La Cour a ainsi apporté d’utiles
précisions sur les conditions dans lesquelles l’indemnité due au titre des
biens non amortis en cas de résiliation doit être fixée dans le cadre des
concessions de distribution publique d’électricité : les parties sont
tenues de se fonder sur les comptes spécifiques de la concession et notamment
sur les différentes modalités de financement prévisibles des investissements à
réaliser. Une telle méthode nécessite de connaître l’équilibre économique de
l’activité concédée, ce qui peut être délicat pour les autorités concédantes
compte tenu des difficultés qu’elles rencontrent souvent à obtenir de leur
concessionnaire les données financières de la concession. Cette solution
appelle donc nécessairement à une meilleure transparence de l’économie de la
concession.

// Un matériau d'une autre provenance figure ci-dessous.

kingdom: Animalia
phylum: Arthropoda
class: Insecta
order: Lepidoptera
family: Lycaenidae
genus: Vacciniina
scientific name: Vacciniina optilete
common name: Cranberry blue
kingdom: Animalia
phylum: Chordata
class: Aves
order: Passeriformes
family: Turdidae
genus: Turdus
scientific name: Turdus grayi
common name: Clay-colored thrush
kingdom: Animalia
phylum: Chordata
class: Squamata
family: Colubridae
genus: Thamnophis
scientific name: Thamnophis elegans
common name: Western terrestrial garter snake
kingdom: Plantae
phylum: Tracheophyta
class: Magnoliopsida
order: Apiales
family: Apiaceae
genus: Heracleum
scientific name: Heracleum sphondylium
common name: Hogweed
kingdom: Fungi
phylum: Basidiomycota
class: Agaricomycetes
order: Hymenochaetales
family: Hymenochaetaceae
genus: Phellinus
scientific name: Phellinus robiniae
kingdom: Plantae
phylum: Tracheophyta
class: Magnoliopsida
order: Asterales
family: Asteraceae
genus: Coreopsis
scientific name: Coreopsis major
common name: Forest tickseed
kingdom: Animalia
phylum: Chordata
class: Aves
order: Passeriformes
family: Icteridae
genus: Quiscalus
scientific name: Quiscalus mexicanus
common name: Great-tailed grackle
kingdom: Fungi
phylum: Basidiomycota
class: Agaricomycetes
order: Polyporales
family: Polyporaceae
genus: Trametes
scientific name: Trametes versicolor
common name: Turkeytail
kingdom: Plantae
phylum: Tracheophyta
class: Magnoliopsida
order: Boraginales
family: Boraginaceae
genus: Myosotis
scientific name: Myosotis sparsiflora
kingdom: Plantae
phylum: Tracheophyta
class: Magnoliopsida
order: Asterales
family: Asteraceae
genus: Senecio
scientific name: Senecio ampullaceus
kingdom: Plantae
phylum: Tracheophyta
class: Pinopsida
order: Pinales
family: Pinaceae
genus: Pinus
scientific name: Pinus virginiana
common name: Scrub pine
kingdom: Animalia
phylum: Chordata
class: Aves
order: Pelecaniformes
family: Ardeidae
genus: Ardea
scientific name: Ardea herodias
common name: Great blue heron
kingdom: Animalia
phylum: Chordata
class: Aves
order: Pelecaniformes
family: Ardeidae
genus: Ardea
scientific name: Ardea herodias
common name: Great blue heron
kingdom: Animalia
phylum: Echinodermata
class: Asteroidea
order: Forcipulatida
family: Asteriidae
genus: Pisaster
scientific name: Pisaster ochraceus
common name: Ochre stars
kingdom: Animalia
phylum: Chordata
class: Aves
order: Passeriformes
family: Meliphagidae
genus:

Ainsi, un fléchage des financements affectés aux ouvrages concédés
devrait pouvoir être établi et porté à la connaissance de l’autorité concédante
– permettant, accessoirement, de justifier la durée du contrat. C’est seulement
dans ces conditions, qu’une « juste » indemnité pourra être définie
au profit du concessionnaire en cas de résiliation. Ce faisant, la Cour
administrative d’appel de Nancy souligne que les aspects nationaux de
l’activité concédée ne sauraient avoir pour effet de déroger à certains
principes fondamentaux du droit des concessions au détriment des pouvoirs et du
patrimoine de l’autorité concédante.

En définitive, alors qu’un grand nombre
de contrats de concession de distribution publique d’électricité arrivent à
échéance, les illégalités de trois articles du cahier des charges relevées par
la Cour administrative d’appel de Nancy dans l’arrêt M.
Mietkiewicz et autres

(dont il faut préciser qu’il est devenu définitif) – ces articles faisant
l’objet, pour la plupart des concessions en vigueur, de clauses quasiment
identiques à celles de la concession de la Communauté urbaine du grand Nancy –
pourraient avoir un impact important sur les nouveaux cahiers des charges que
les autorités concédantes et leur concessionnaire seront appelés à négocier. A
échéance plus brève, en exécution de l’arrêt, la Communauté urbaine du Grand Nancy
a autorisé son président, dans une délibération du 14 novembre 2014, à signer
l’avenant n° 1 à la concession de distribution publique d’électricité,
modifiant les articles 2, 19 et 31 du cahier des charges.